Extracted page text data:

════════════════════

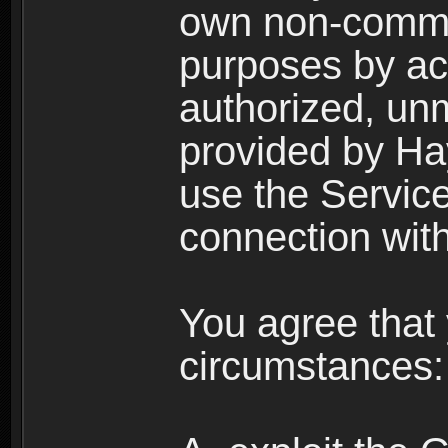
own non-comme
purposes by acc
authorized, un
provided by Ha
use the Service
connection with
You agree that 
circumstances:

════════════════════

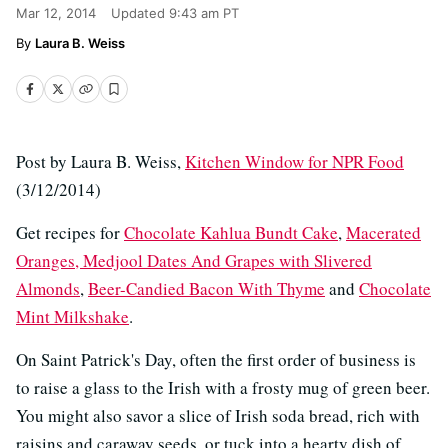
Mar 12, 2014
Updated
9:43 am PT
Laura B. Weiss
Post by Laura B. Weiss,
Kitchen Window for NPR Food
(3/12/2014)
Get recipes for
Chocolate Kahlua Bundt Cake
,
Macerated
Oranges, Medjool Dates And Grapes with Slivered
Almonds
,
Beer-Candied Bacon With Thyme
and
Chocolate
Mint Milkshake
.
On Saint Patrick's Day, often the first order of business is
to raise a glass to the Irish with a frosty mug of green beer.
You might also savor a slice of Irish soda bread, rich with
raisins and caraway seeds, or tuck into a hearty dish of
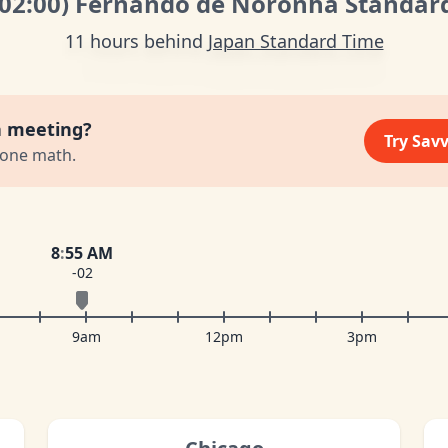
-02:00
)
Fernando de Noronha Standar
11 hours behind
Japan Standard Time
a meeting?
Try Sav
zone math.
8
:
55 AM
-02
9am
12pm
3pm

════════════════════

Request: What lines in the entries above hold "Chocolate"? Copy every one.

Answer section:
Chocolate Kahlua Bundt Cake
Chocolate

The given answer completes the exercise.